Pronounced rösti (RAW-stee), this food term means crisp and golden. It refers to foods, usually shredded potatoes, sautéed in butter and oil on both sides until crisp and browned, similar to our hash browns.
Rösti originated in the Swiss countryside as a simple and popular farmer’s breakfast. Since its creation took place in a rural area, where farm houses were without electricity, all you needed to prepare it was potatoes, water and a pan.
My take on Swiss Rösti is nothing like the original because I add egg on top and throw it in the oven. As a friend once said while watching me prepare this for brunch, “That looks amazing.” As I opened the oven door and put my version of Rösti on the middle rack I replied, “You have no idea. Just wait until you take your first bite!”
1¼ cups Greek-style yogurt
2 tablespoons flour
1½ cups grated and peeled turnip
1¼ cups shredded Gruyère cheese
⅓ cup butter (melted)
¼ cup fresh chives + more for garnish (chopped)
1¼ teaspoons salt
½ teaspoon fresh ground black pepper
¼ teaspoon nutmeg
1 30-ounce package shredded hash brown potatoes (thawed)
6 large eggs
Preheat oven to 400 degrees. Spray a 9×13-inch baking dish with cooking spray. Set aside.
Combine yogurt and flour in a large bowl, stirring well. Add turnip, cheese, butter, chives, salt, black pepper, nutmeg, and potatoes to yogurt mixture. Stir to combine.
Spread potato mixture evenly into baking dish and bake at for 40 minutes or until bubbly. Remove dish from oven. With the back of a spoon, make 6 indentations in top of potato mixture. Crack 1 egg into each indentation.

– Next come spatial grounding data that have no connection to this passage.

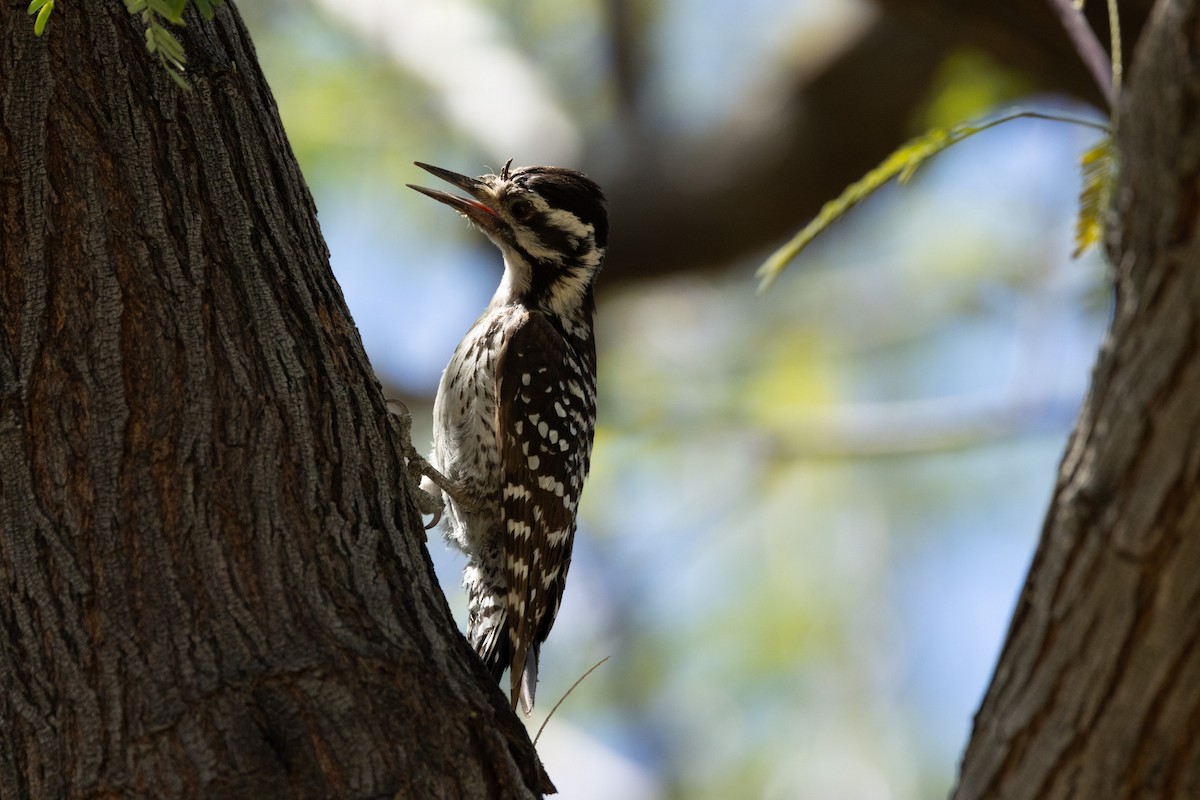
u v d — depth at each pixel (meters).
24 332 5.75
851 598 16.61
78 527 5.59
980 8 12.82
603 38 17.89
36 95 6.00
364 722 5.47
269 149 6.53
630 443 16.86
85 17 6.18
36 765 5.35
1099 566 4.79
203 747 5.29
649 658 16.09
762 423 16.92
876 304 18.55
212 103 6.34
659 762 15.63
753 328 18.61
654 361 18.44
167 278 5.94
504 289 11.10
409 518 6.35
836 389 18.09
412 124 17.12
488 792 5.63
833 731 15.81
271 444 5.89
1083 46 7.33
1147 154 4.42
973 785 5.33
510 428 10.16
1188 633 4.69
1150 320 4.51
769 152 16.73
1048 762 5.06
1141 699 4.83
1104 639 4.84
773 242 17.45
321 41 17.12
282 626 5.58
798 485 17.17
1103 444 4.73
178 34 6.38
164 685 5.39
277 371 6.02
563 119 17.67
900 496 17.14
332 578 5.77
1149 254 4.48
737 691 15.96
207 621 5.52
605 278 17.86
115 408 5.72
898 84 16.06
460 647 6.08
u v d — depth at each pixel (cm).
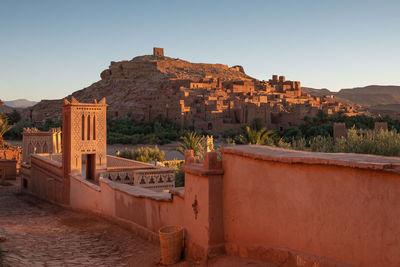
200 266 539
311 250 414
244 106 11775
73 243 810
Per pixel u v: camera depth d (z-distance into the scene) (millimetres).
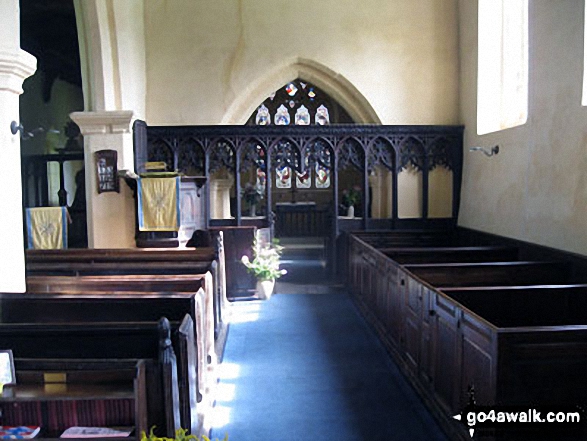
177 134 9016
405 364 5148
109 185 7867
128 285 4879
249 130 9008
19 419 2684
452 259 6797
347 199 10227
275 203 13945
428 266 5500
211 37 9297
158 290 4887
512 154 7066
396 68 9367
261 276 8297
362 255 7508
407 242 8977
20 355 3271
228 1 9273
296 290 8906
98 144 7867
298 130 9031
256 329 6773
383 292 6156
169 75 9320
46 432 2654
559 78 5824
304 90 13336
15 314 4086
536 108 6352
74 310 4070
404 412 4395
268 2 9297
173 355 2986
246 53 9328
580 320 4531
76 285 4949
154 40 9289
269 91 9742
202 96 9344
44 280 4949
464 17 8984
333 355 5793
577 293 4531
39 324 3264
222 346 5832
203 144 9031
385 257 6082
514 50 7707
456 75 9359
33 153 11422
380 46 9359
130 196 7879
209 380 4637
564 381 3166
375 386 4941
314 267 10797
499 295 4457
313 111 13453
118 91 8180
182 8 9273
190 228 8000
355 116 9914
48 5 9961
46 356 3279
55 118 12141
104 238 7895
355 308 7820
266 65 9336
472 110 8656
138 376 2693
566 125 5699
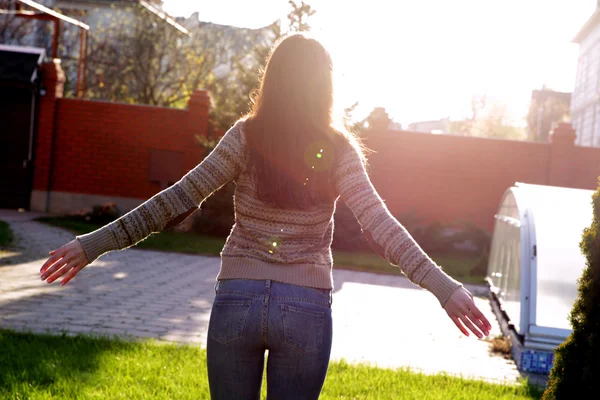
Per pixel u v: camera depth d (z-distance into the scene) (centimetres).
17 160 1950
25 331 642
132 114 1952
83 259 229
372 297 1042
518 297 718
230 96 2123
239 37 2814
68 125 1964
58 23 2050
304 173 234
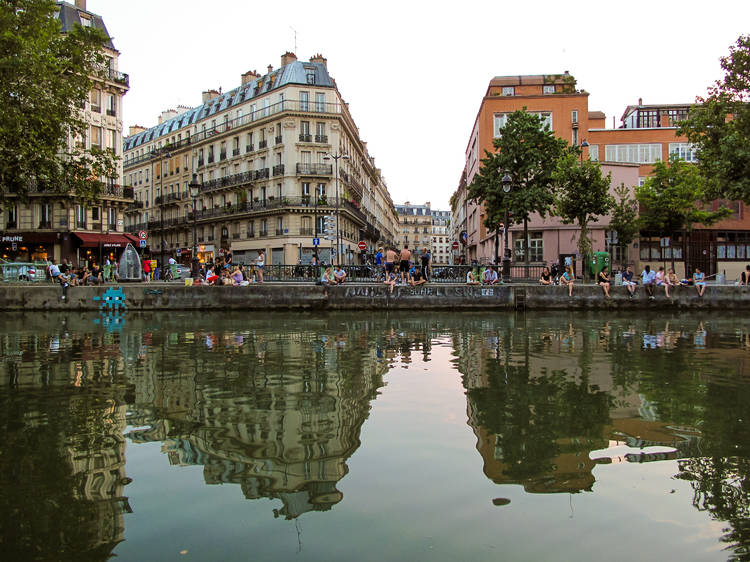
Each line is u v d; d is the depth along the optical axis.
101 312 20.59
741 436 4.79
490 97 42.06
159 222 65.69
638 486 3.69
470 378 7.37
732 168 20.08
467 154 63.94
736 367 8.28
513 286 21.23
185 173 62.53
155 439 4.72
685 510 3.33
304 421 5.26
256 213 51.28
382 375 7.59
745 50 20.70
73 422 5.27
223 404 5.94
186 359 9.09
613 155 43.56
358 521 3.17
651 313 20.42
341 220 53.50
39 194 37.06
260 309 20.88
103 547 2.88
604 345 10.92
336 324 15.80
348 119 56.50
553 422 5.22
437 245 167.50
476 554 2.80
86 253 39.28
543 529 3.08
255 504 3.42
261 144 52.19
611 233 35.50
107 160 23.95
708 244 36.16
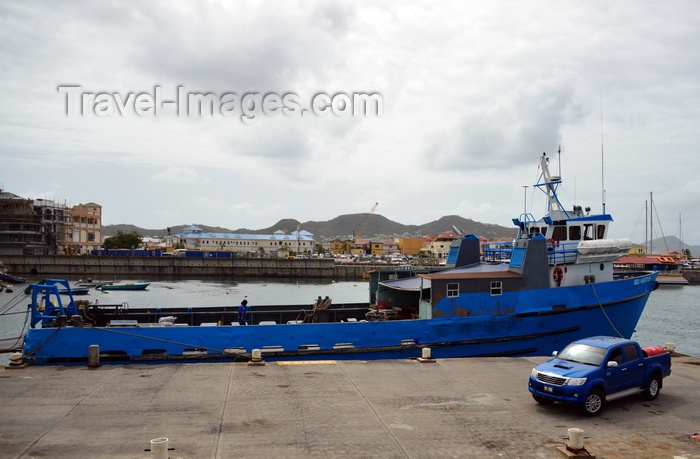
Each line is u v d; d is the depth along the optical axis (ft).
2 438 40.32
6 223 417.69
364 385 56.39
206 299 256.73
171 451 38.27
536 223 98.32
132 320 88.79
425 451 39.22
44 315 75.31
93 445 39.17
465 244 107.04
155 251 456.86
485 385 57.21
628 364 50.42
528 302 84.17
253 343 74.18
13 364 62.23
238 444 39.83
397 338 78.84
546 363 50.75
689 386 58.59
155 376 58.90
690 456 38.78
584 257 88.28
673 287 369.91
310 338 75.87
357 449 39.32
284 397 51.65
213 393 52.65
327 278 438.81
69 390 53.16
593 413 47.29
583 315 87.04
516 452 39.32
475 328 81.82
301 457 37.73
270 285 359.66
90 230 526.57
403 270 105.70
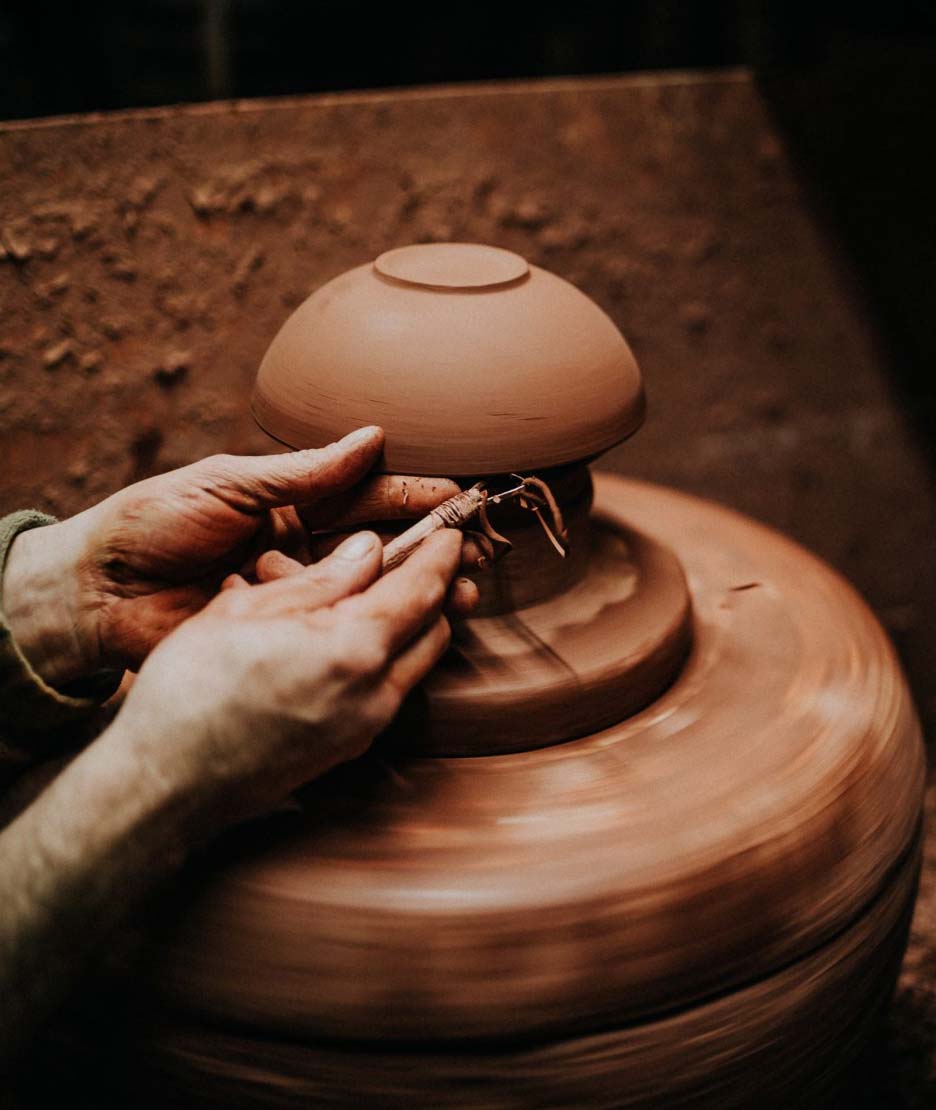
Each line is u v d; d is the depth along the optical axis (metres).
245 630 0.70
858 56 1.47
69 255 1.17
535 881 0.71
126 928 0.73
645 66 1.85
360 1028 0.70
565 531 0.90
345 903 0.71
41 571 0.85
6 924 0.70
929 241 1.60
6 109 1.43
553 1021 0.70
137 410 1.26
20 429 1.19
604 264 1.47
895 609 1.80
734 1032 0.75
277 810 0.77
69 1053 0.78
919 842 0.92
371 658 0.70
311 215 1.30
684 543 1.16
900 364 1.66
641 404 0.92
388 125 1.30
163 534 0.82
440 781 0.81
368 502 0.84
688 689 0.93
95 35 1.48
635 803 0.78
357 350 0.84
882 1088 1.18
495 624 0.90
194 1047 0.73
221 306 1.28
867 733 0.89
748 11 1.75
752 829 0.77
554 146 1.39
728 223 1.50
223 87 1.46
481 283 0.86
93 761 0.70
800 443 1.66
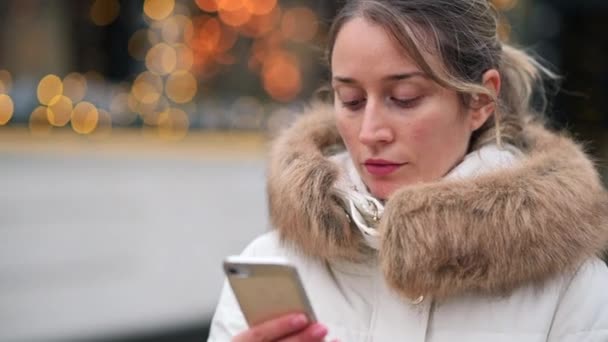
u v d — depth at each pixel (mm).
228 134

Return dish to oven. Bake for 8 minutes or until egg whites are firm and yolks barely move when pan is touched.
To serve, cut Rösti into six separate servings and plate immediately. Garnish with additional chives and serve while still hot from the oven. For a complete meal at dinner, serve with a side of your favorite fresh mixed-greens salad.